Here in Ohio, paw paws are popular (especially with my wife). They make beer, wine, fruit pops, and other dished from them. (I'm an arborist, but my wife is the paw paw grafter). They even have a paw paw festival in late summer (which my wife will drag me to again this year). Yes, you can graft different varieties to achieve different results, but mostly it's done to cut the time to reach maturity in half.
 
How did this turn out? I'd really like to try if it works out.

I bottled this wine 1 year ago. Seeing this post prompted us to reach for a bottle tonight with dinner.

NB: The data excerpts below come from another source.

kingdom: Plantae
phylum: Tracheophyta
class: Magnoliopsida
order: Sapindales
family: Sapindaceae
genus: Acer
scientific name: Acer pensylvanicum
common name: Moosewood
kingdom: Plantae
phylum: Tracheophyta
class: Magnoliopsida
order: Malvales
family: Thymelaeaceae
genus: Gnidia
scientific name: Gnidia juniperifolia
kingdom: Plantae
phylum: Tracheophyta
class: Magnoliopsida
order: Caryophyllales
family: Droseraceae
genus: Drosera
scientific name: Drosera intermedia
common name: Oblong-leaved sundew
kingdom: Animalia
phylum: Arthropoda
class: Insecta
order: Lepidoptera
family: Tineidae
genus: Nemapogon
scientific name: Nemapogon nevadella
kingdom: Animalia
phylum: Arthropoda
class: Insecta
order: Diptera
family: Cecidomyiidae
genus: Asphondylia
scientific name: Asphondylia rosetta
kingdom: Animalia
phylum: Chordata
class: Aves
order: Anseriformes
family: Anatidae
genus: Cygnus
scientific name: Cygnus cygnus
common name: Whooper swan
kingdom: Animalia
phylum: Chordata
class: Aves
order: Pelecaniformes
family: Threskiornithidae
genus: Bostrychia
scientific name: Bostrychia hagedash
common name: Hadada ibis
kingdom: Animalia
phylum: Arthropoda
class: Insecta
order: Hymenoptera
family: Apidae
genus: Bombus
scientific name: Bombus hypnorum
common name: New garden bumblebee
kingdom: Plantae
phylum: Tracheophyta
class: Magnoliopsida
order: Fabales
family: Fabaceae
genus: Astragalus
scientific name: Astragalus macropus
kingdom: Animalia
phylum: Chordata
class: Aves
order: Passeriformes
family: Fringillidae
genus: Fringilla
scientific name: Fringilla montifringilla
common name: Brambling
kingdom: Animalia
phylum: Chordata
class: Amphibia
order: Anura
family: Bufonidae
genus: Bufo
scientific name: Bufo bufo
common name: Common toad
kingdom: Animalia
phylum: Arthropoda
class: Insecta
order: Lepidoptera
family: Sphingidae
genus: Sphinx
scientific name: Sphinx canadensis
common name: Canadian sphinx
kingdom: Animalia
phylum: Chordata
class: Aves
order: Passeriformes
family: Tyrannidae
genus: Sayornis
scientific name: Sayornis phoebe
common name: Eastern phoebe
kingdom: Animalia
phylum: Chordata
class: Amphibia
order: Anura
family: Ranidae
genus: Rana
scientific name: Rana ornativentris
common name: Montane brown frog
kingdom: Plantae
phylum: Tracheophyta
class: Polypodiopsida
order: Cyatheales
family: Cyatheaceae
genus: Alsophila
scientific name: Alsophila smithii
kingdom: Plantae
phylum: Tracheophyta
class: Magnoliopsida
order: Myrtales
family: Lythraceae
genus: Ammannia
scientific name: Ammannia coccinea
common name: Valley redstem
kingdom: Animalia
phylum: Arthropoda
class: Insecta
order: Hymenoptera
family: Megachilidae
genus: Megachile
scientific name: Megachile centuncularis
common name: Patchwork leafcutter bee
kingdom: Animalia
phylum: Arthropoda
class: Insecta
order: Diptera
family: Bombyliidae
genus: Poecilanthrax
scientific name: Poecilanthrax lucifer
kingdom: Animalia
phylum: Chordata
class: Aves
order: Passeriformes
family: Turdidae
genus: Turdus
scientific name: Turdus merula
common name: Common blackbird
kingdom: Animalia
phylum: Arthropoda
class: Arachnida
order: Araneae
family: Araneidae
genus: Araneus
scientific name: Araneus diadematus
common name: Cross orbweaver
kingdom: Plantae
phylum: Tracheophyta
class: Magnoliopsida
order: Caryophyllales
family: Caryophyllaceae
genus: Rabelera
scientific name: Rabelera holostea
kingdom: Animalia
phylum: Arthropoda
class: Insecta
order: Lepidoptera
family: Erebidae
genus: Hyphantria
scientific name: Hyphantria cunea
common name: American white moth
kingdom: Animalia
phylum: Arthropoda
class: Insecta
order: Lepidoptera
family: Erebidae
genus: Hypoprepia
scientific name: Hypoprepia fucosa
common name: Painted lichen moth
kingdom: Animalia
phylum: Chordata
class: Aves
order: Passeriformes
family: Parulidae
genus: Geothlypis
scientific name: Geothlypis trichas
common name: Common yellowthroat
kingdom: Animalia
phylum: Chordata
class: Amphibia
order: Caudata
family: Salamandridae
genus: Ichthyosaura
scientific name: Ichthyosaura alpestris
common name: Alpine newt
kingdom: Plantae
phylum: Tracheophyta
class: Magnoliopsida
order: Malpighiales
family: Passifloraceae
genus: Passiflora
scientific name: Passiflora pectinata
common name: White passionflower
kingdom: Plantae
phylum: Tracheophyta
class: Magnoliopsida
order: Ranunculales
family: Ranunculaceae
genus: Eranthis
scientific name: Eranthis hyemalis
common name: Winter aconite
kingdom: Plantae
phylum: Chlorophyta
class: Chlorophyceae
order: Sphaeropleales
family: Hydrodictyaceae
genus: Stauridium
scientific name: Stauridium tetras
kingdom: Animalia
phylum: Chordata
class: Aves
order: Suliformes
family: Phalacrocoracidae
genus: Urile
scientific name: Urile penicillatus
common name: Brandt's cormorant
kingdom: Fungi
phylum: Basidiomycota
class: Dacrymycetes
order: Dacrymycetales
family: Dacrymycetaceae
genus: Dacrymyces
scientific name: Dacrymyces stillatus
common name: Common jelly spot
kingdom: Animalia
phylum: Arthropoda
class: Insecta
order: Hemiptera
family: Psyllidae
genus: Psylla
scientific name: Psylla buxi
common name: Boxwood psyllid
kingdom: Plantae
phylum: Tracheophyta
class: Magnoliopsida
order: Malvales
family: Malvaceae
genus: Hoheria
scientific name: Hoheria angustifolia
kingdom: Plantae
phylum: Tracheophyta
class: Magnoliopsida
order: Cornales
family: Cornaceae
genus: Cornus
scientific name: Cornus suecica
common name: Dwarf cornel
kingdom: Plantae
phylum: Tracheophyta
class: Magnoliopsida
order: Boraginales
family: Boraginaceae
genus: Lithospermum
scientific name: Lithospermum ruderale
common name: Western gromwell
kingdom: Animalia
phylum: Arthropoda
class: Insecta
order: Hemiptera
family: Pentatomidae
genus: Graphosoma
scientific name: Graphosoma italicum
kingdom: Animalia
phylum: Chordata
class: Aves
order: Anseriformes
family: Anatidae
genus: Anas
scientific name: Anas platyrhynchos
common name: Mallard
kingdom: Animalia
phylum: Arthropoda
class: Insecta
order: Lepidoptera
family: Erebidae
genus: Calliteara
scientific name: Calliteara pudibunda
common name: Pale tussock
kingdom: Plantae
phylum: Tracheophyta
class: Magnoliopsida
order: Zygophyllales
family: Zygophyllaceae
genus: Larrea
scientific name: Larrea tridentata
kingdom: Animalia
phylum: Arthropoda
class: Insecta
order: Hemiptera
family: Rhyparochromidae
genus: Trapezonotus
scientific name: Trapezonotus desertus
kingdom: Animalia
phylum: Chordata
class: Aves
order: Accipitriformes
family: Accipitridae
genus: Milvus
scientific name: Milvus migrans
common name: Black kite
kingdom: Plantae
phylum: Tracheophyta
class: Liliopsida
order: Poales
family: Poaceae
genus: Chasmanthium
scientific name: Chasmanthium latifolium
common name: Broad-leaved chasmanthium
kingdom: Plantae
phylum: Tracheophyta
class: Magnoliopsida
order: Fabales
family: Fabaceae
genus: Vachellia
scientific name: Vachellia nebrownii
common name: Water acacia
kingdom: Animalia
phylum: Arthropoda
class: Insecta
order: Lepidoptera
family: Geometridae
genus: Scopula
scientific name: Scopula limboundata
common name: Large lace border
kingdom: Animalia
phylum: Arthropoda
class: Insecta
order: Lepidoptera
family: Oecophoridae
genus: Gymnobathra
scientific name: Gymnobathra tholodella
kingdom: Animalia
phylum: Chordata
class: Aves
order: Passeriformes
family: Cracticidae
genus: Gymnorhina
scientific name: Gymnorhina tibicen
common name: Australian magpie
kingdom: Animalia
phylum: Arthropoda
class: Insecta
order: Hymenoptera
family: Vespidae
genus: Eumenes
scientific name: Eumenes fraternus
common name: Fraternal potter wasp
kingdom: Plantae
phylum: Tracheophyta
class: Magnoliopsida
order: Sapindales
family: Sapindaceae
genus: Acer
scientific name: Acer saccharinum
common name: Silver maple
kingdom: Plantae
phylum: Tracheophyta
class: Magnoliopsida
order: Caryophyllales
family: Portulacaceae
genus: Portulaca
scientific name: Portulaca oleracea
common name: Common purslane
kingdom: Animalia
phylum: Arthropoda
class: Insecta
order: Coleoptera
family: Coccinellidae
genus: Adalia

This wine is now 20 months old, 12 months in the bottle. I bottled it dry, and dry it's not bad. Initially has a bit of lemon candy taste to it. I got just ahint of bitterness which has me wondering if you really shouldn't get all of the seeds out before fermenting this wine. A little bit of time and simple syrup and this wine morphs into a nice off-dry wine with pear, banana, and most prominently peach flavors. We examined the label on the simple syrup bottle (it's store bought, not home-made) and noted that it has a bit of vanilla, which doesn't hurt this wine at all. Makes me wonder if it would take oak.

I started my winemaking journey with country wines. Over the last couple of years I've moved away from country wines. I really only like a few: guava, starfruit, lychee, blackberry on a good day. Gonna try jaboticaba this year. But I have to tell you this is pretty darn good paw paw wine. The paw paw trees are blooming like crazy right now. I had about 30# last year, expecting 50# this year. I'd make this one again. Changes to the original recipe:
  • tartaric/citric blend instead of straight citric - might resolve that weird lemon candy taste you get at first
  • no seeds at all - straight pulp
  • push the acid a bit higher (not much)
  • backsweeten a little bit (not much)
Let me see if I can get a pic...
 
Thanks for this @Stressbaby ! Today, I went looking for 'oranges' and ended up finding a guy selling pawpaws CHEAP, because they were starting to go bad. I bought five ( 25-30lbs) and am considering going back for more tomorrow.

These are not the amazing, SWEET and ice cream like, variety but, more: sort of sweet and a little hard. I sprayed them with metabisulphite, with the hope that they'll ripen a little before fungi/ wild yeast spoils them.

Like you, i have Qa23 yeast, as well as kv1116.